Exercise aim | Please reproduce everything in the records from the line containing "Take length in mm off this vernier caliper, styled as **52**" down to the line containing "Write: **539** g", with both of those lines included. Leave the pictures out.

Records for the exercise |
=======

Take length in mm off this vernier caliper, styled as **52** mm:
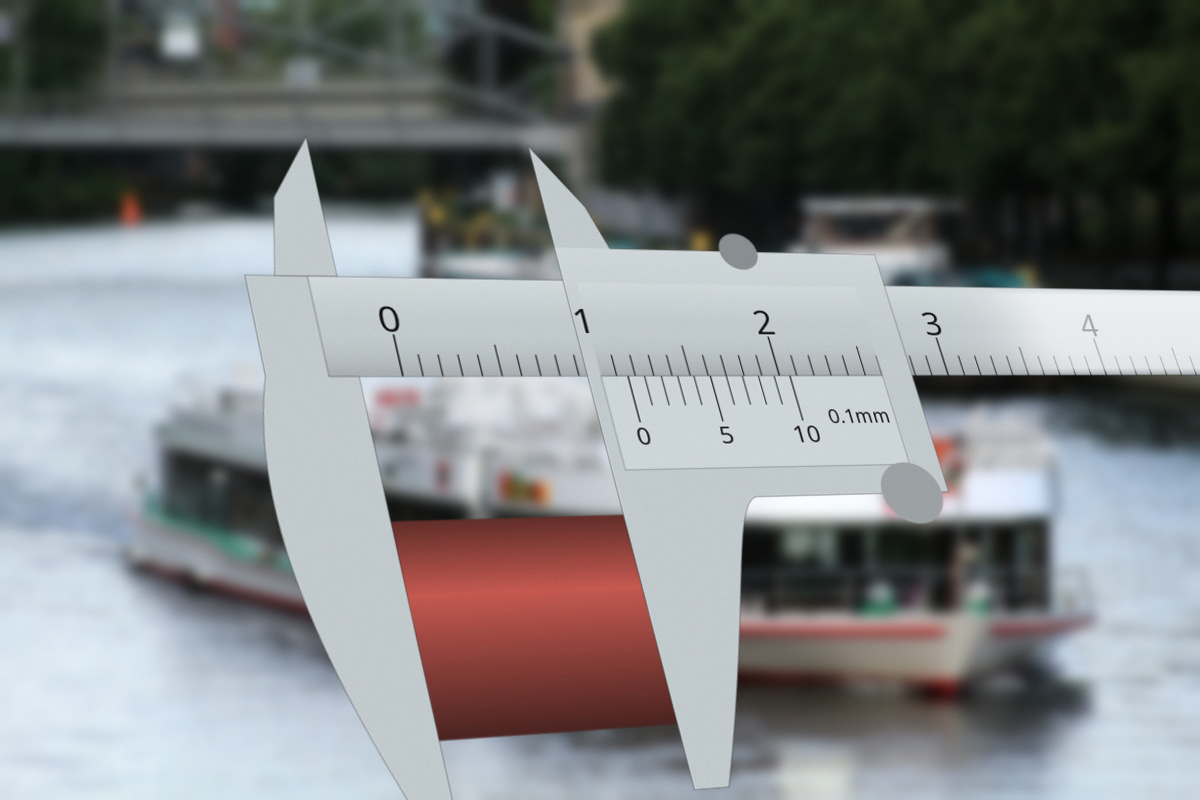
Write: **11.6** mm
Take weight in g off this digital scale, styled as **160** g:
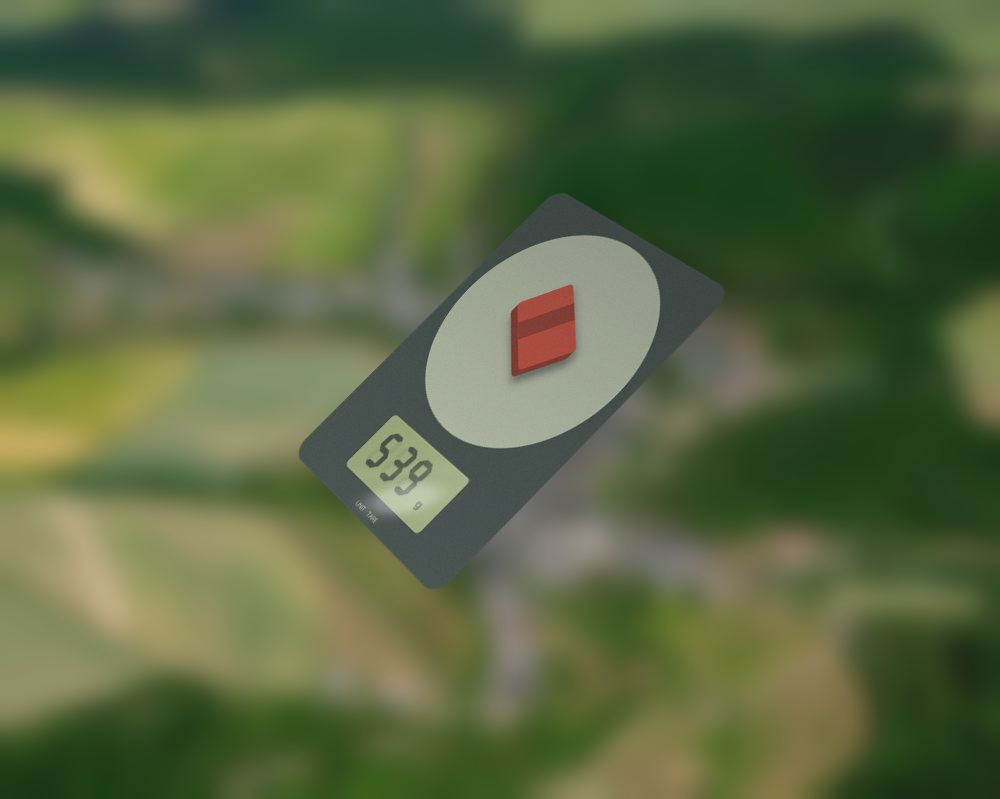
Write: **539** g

=======

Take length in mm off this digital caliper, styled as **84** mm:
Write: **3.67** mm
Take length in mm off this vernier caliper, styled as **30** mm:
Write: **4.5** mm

=======

Reply to the task |
Take length in mm off this vernier caliper, styled as **52** mm:
Write: **11.6** mm
Take weight in g off this digital scale, styled as **160** g:
Write: **539** g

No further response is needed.